Q-dots (Adirondack Green, COOH-terminated semiconductor nanocrystals) were purchased (Evident Technologies Troy, NY, USA) and then conjugated to streptavidin in our laboratory using the EviTags™ Protein Labeling Kit (Evident Technologies) exactly as recommended by the manufacturer.

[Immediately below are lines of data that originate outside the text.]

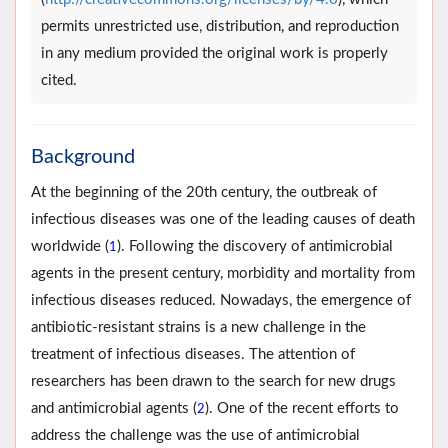
permits unrestricted use, distribution, and reproduction
in any medium provided the original work is properly
cited.
Background
At the beginning of the 20th century, the outbreak of
infectious diseases was one of the leading causes of death
worldwide (
). Following the discovery of antimicrobial
1
agents in the present century, morbidity and mortality from
infectious diseases reduced. Nowadays, the emergence of
antibiotic-resistant strains is a new challenge in the
treatment of infectious diseases. The attention of
researchers has been drawn to the search for new drugs
and antimicrobial agents (
). One of the recent efforts to
2
address the challenge was the use of antimicrobial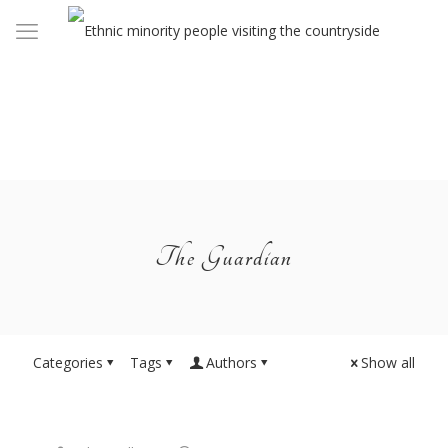
The Guardian
Categories
Tags
Authors
Show all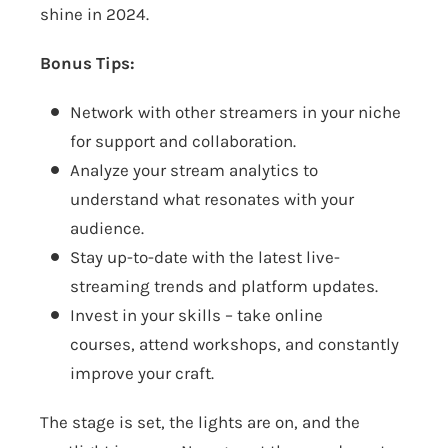
shine in 2024.
Bonus Tips:
Network with other streamers in your niche
for support and collaboration.
Analyze your stream analytics to
understand what resonates with your
audience.
Stay up-to-date with the latest live-
streaming trends and platform updates.
Invest in your skills – take online
courses, attend workshops, and constantly
improve your craft.
The stage is set, the lights are on, and the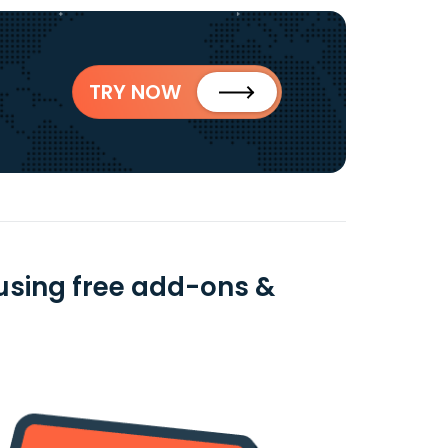
TRY NOW
using free add-ons &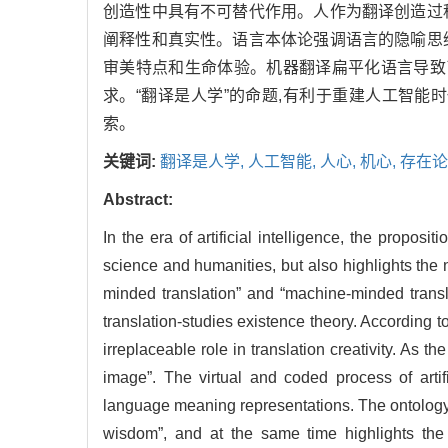
创造性中具有不可替代作用。人作为翻译创造过程
阐释性和真实性。语言本体论强调语言的隐喻思维
审美特点和生命体验。机器翻译扁平化语言导致了
求。“翻译是人学”的命题,有利于重建人工智能
索。
关键词:
翻译是人学,
人工智能,
人心,
机心,
存在论
Abstract:
In the era of artificial intelligence, the propo
science and humanities, but also highlights the 
minded translation” and “machine-minded transla
translation-studies existence theory. According to
irreplaceable role in translation creativity. As t
image”. The virtual and coded process of artifi
language meaning representations. The ontology 
wisdom”, and at the same time highlights the t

Gel Electrophoresis of Labeled SWNTs

SWNTs labeled with fluorescent dyes were separated from unreacted conjugates using 0.3% agarose gel electrophoresis. Small aliquots of labeling mixture containing various preparations of fluorescently labeled SWNTs were loaded in 15% Ficoll® on a 0.3% agarose gel in 1× Tris-borate-EDTA (TBE), and run for 30 min to 1 h at 100 V. They were observed using an FBTIV-88 transilluminator (Fisher Scientific, Hampton, NH, USA). Above the 312 nm emission peak, transilluminator lamps provide sufficient spectral output for the visualization of fluorophores excited in green and red parts of spectrum (see (Figures 2) and (3)), which is routinely used for the evaluation of fluorescent molecular probes (probes.invitrogen. com/handbook). Gel images were captured on a PC 1015 Canon digital photo camera (Canon U.S.A., Lake Success, NY, USA) equipped with a 4-megapixel charge-coupled device (CCD) and processed in Adobe® Photoshop® 7.0.

Imaging of Labeled SWNTs

The fluorescence of labeled SWNTs deposited on a glass slide was assessed, and images were captured using an Olympus IX70 fluorescent microscope (Leeds Instruments, Irving, TX, USA) and a MicroMax digital video camera (Princeton Instruments, Trenton, NJ, USA). A bandpass filter set (Chroma Technology, Rockingham, VT, USA) was used (FITC and Alexa Fluor-488 excitation D490/40, emission 520/10; Alexa Fluor-594 excitation D560/40, emission 620/30; Alexa Fluor-350 excitation D360/40, emission 460/20). Composite images were created in MetaMorph® 4.6.5 (Molecular Devices, Sunnyvale, CA, USA). Adirondack Green Q-dots can be excited at a broad range of wavelengths, so Q-dot-labeled SWNTs deposited on a glass slide were imaged using FITC-Alexa Fluor-488 excitation and emission filters.